The report explains this point with an example. If a buyer wants to purchase a property worth less than Rs 40 lakh and borrows a home loan of Rs 30 lakh for 20 years, the interest component stands at around Rs 24.5 lakh or a total repayment amount of around Rs 54.5 lakh at 6.7 per cent interest rate. In this case, the interest amount is less than the principal amount of Rs 30 lakh.
But as the home loan interest reaches 9.15 per cent, the total repayment amount becomes around Rs 65.5 lakh, where the interest component is approximately Rs 35.5 lakh, and the principal is around Rs 30 lakh. It reflects that in a 20-year loan, the interest amount is more than the principal amount.
The interest payable has increased by about Rs 11 lakh from around Rs 24.5 lakh in 2021 to roughly Rs 35.5 lakh. Also, the loan structuring is such that the payment in the initial years goes to the interest part, and higher payments towards the principal amount start later. It means the buyer has to wait longer ‘to build equity and own more of the home’. The report says that selling the property will be less beneficial as less principal amount has been paid.
The report emphasises that the interest amount should not exceed the principal amount. The study called for a “focused policy intervention” to stop further slowdown in the affordable housing segment, which, it says, is not good for borrowers and the overall housing market.

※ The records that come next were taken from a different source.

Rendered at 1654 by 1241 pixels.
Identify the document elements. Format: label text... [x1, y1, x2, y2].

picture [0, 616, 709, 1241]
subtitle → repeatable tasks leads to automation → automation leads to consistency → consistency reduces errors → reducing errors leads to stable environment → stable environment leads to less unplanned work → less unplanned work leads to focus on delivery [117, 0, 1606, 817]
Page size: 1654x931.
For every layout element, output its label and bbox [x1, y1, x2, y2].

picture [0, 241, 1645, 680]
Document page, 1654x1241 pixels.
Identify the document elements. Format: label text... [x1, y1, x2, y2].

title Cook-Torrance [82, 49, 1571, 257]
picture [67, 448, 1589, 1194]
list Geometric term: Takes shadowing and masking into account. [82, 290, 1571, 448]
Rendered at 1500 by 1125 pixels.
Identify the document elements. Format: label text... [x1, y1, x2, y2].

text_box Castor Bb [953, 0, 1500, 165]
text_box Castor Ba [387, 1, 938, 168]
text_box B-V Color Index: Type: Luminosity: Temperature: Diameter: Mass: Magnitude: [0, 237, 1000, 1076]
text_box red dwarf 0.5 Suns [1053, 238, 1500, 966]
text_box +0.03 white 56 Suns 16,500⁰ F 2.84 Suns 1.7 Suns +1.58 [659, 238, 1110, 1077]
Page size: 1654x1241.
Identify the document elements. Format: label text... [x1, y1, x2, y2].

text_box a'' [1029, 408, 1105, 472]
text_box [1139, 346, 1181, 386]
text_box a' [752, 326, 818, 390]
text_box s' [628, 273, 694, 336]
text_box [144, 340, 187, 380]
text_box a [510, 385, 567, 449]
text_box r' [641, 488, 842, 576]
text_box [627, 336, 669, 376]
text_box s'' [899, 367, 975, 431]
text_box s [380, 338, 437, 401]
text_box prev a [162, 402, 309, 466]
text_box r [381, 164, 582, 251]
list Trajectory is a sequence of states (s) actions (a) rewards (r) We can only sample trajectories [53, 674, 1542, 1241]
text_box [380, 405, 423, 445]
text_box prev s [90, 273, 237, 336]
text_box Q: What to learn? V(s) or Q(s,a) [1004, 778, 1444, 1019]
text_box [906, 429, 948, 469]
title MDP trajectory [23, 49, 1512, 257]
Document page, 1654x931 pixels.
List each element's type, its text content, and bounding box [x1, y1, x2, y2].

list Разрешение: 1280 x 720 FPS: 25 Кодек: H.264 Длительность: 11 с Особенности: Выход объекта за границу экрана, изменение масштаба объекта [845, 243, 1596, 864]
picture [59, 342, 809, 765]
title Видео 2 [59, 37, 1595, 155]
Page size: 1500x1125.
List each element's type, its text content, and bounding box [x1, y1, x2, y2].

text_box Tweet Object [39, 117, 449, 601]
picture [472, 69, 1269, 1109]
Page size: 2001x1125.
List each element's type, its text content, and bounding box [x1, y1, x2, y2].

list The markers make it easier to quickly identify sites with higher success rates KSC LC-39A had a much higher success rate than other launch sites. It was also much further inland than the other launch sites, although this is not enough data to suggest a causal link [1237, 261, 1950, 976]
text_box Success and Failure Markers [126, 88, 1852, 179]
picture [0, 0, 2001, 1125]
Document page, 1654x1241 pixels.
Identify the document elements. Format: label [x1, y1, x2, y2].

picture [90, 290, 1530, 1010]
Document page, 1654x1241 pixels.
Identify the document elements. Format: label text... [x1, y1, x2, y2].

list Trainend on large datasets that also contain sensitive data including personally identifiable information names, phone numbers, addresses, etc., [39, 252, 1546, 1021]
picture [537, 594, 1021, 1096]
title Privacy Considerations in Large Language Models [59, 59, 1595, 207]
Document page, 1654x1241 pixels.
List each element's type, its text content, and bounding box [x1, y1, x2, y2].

According to the report, affordable home sales declined from 31 per cent in the first half year of 2022 to around 20 per cent in the same period in 2023 from the total share of home sales.
In the top seven cities, the report finds that approximately 2.29 lakh units were sold in H1, 2023, where around 20 per cent, or about 46,650 units, were in the affordable homes segment. Compared to this, around 1.84 lakh units were sold in H1 2022, where approximately 31 per cent, or around 57,060 units, were in the affordable housing category.
The report says the government must make affordable homes affordable in the real sense to fulfil its vision of “housing for all”. It highlights a shortage of around 11.2 million units in urban housing, with houses of less than Rs 40 lakh accounting for “80 per cent of the shortfall”.